Brave dozen crossed channel

Twelve swimmers from Cayman Brac and Grand Cayman crossed the five-mile long Bogue channel between the Sister Islands on Sunday.

Just by beginning the swim, they broke a record – becoming the largest group to attempt to make an inter-island channel crossing, according to Steve Munatones, who is the administrator of records for the International Marathon Swimming Hall of Fame.

“It was a very successful swim. Everyone who started it finished it,” said Kate Alexander of the Cayman Islands Amateur Swimming Association, who was one of the dozen swimmers.

Last year, Alexander and six other completed the swim – the first time it had been attempted since 1987 when Jeff Miller swam it in a record two hours and 36 minutes. Six of those who did last year’s swim took part in Sunday’s crossing.

Last year, the first of the group to reach Little Cayman – Alex Harling – completed the swim in three hours and 15 minutes.

The first of the group this year to reach Point of Sand on Little Cayman was Governor Duncan Taylor, who made the crossing in two hours and 59 minutes, followed closely by Harling, Kerry Kanuga, who was the governor’s buddy on the swim and Andrea Roach.

Four people from Cayman Brac took part in the crossing – Anne Jackson, Cordell Gutierrez, Felix Ebanks and Matthew McKinley.

Kristina Horacek, Elizabeth Berns and Barbara Hampson made up the rest of the intrepid group.

Most of the swimmers who took part had also raced in the 800-metre swim on Cayman Brac the day before.

Despite two days of swimming, several still had the energy to do celebratory somersaults on the beach at Point of Sand after making landfall on Little Cayman.

Alexander said she anticipates the cross-channel swim becoming an annual event, as more and more people become interested in open water swimming, which is growing in popularity worldwide. Marathon swimming was added to the Olympics events in the Beijing Olympics, giving new impetus to the sport.

Alexander said Cayman is the ideal location of open water swimming, with its warm sea temperatures and easy access to the ocean.

They were supported on their record-setting crossing by several boats manned by marine police, Department of Environment, and district administration staff. Acting premier Juliana O’Connor-Connolly was also aboard a boat that escorted the swimmers on their open water adventure.

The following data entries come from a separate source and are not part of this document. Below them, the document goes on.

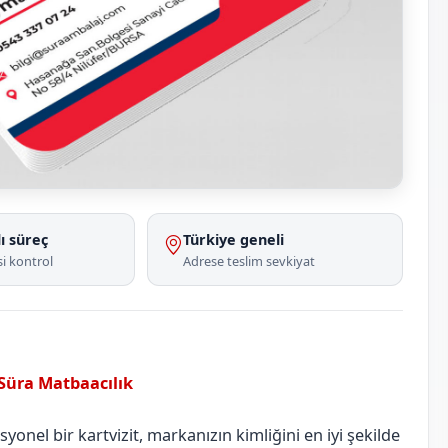
ı süreç
Türkiye geneli
i kontrol
Adrese teslim sevkiyat
 Süra Matbaacılık
Aksaray
Sarıyahşi
onel bir kartvizit, markanızın kimliğini en iyi şekilde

“It was a good swim. I enjoyed it. I got into a rhythm and pace that I could keep up the whole way and stayed with that,” said Governor Taylor.

Throughout the swim, his daughter Alex, who is visiting Cayman, was supporting all of them and taking video of the event from one of the boats.

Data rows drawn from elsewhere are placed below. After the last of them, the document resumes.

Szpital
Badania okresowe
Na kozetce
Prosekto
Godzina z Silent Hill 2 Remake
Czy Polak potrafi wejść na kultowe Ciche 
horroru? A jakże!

A few swimmers encountered some minor stings on the swim, but for most it was a smooth crossing, with calm sea conditions and little wind. A current towards the latter part of the swim challenged some of the swimmers, but all made it safely to the other side.

Before the swim, some said their families and friends had expressed concerns about sharks, but the swimmers said they spotted just one large shark, far below them on the reef.

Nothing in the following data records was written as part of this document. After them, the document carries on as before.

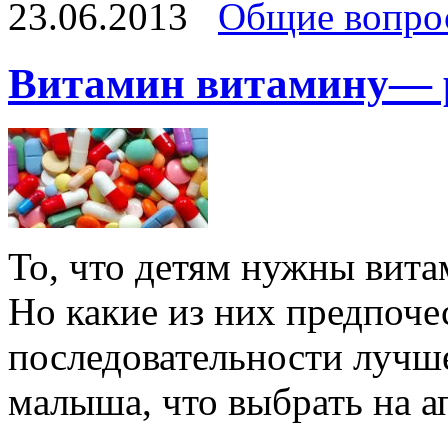
23.06.2013
Общие вопро
Витамин витамину— 
То, что детям нужны вита
Но какие из них предпочес
последовательности лучше
малыша, что выбрать на а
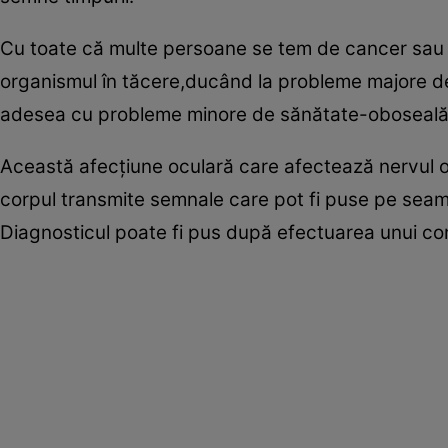
Cu toate că multe persoane se tem de cancer sau de
organismul în tăcere,ducând la probleme majore de
adesea cu probleme minore de sănătate-oboseală,d
Această afecţiune oculară care afectează nervul op
corpul transmite semnale care pot fi puse pe seama o
Diagnosticul poate fi pus după efectuarea unui cons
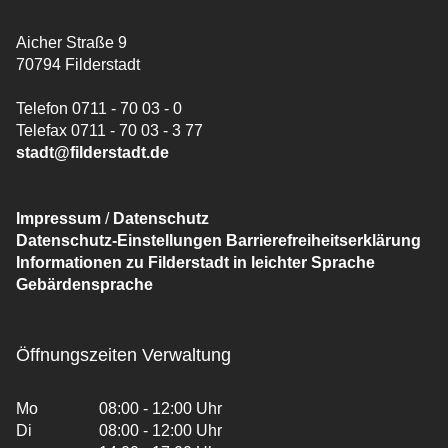
Aicher Straße 9
70794 Filderstadt
Telefon 0711 - 70 03 - 0
Telefax 0711 - 70 03 - 3 77
stadt@filderstadt.de
Impressum
/
Datenschutz
Datenschutz-Einstellungen
Barrierefreiheitserklärung
Informationen zu Filderstadt in leichter Sprache
Gebärdensprache
Öffnungszeiten Verwaltung
Mo
08:00 - 12:00 Uhr
Di
08:00 - 12:00 Uhr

The day before the dozen swimmers made their crossing, Munatones and Lexie Kelly set a new record of one hour and 53 minutes swimming from the Brac to Little Cayman.

The 12 swimmers set out from the western end of Cayman Brac and came to shore on Point of Sand, where they were met by several people from the island who welcomed them back to dry land.

The next swimmer expected to cross the channel is Penny Palfrey, an Australian marathon swimmer who will aim to break the record set by Munatones and Kelly before going on to swim to Grand Cayman in early June. It will be the first time a swimmer has attempted to swim between all three islands.

The day before the dozen swimmers made their crossing, Munatones and Lexie Kelly set a new record of one hour and 53 minutes swimming from the Brac to Little Cayman.